The Whitewell Road is an interface area in north Belfast and Newtownabbey, Northern Ireland, and historically the site of occasional clashes between nationalists and loyalists. The Whitewell Road and the surrounding area is a residential community in the Greencastle parish. The Whitewell area is considered a working class area. For much of its length the Whitewell Road runs parallel to the M2 and also provides a direct link between the A2 (Shore Road) and the A6 (Antrim Road). In total it is roughly 2.44 kilometres (1.52 miles) long.

The beginning of the White City residential estate on the upper Whitewell Road marks the boundary between the Nationalist and Loyalist communities there. A peace line runs the length of Serpentine Gardens. The road generally had a high level of community integration until 1997 when the Drumcree conflict polarised the two communities in the area and led to increased tension, violence and segregation. In 2012, as part of an effort to tackle sectarian divisions, the Catholic-run Greencastle CEP and the Protestant-run Whitecity Community Development Association merged to form the Greater Whitewell Community Surgery as single community organisation for all residents of the road and its surrounding districts.

Hazelwood Integrated College is located on the Whitewell Road. It is an integrated comprehensive secondary school, drawing students from various religious and community backgrounds throughout the greater Belfast area.
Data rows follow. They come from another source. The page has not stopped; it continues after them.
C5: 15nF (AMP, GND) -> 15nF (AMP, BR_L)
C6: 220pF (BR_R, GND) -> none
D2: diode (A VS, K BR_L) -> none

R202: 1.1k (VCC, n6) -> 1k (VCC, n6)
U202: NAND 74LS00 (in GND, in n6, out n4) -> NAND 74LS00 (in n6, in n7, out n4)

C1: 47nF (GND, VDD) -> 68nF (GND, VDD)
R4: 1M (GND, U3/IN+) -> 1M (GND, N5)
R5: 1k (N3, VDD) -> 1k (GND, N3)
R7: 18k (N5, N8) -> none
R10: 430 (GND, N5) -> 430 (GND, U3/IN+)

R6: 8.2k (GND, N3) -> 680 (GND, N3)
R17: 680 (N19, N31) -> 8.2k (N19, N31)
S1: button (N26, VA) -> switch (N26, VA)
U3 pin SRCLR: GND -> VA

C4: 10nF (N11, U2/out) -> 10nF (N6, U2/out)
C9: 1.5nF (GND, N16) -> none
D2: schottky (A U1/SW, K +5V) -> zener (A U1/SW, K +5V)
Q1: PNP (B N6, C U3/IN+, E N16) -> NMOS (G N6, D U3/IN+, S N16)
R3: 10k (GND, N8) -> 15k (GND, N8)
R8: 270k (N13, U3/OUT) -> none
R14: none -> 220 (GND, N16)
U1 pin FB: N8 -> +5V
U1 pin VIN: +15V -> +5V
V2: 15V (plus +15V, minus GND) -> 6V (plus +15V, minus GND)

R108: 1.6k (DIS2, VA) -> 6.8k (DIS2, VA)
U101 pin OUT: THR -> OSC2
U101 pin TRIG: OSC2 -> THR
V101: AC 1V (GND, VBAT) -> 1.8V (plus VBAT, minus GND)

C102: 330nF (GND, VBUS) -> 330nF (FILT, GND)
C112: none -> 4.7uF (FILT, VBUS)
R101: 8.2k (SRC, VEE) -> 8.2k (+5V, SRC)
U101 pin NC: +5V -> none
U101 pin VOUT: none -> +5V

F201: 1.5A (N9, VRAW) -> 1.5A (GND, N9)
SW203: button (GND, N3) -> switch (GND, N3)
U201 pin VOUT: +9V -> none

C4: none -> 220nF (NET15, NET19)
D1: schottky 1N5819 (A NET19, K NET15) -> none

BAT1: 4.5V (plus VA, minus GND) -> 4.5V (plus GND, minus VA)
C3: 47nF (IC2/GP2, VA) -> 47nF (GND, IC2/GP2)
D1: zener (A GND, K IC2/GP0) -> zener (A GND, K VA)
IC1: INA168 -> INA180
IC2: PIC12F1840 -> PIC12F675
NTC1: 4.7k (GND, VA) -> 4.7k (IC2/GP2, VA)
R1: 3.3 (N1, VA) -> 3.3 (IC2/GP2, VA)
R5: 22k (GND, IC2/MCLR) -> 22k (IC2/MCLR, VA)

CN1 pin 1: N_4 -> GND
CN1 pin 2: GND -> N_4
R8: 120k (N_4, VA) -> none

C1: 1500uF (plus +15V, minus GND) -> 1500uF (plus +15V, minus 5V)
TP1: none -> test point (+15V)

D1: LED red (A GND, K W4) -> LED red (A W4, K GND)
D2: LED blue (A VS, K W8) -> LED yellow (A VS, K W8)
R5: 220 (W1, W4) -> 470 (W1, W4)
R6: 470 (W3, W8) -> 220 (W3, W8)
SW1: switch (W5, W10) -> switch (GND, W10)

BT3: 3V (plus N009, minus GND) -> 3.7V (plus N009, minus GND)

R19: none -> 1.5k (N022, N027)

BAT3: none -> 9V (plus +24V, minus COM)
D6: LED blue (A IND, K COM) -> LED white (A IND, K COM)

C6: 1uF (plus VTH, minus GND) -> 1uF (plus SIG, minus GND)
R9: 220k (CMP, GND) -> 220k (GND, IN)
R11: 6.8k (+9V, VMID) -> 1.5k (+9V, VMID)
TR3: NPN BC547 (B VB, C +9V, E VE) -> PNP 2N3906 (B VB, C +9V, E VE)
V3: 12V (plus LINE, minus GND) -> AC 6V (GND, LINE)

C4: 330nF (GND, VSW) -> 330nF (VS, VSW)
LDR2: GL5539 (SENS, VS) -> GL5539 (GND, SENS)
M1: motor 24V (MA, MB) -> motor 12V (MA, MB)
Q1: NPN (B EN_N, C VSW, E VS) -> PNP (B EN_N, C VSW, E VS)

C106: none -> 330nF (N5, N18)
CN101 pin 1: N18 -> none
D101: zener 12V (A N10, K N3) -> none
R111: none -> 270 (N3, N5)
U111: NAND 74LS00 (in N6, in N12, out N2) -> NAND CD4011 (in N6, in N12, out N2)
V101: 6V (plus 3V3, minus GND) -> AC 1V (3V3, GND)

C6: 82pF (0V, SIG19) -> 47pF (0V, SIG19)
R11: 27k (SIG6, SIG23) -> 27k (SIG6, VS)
Half way up the road is the Throne Centre, a mixed-use business premises that has had a number of uses over the years. Taking its name from the Giant's Chair, a large stone on nearby Cavehill used as the throne of the O'Neill Clan, it was initially a private residence before becoming a hospital and convalescent home. Whilst used as a hospital Throne became noted for its pioneering work in the area of plastic surgery.

==Politics==
Most of the Whitewell Road lies within the Castle District Electoral Area of Belfast City Council. The current representatives are Lydia Patterson and Guy Spence of the Democratic Unionist Party, Mary Campbell and Tierna Cunningham of Sinn Féin and Pat Convery of the Social Democratic and Labour Party. The road is in Belfast North for parliamentary election and the same constituency for the Northern Ireland Assembly. The Member of Parliament (MP) is the John Finucane of Sinn Féin, and the MLAs are Paula Bradley, William Humphrey and Nelson McCausland of the DUP, Carál Ní Chuilín and Gerry Kelly of Sinn Féin and Alban Maginness of the SDLP.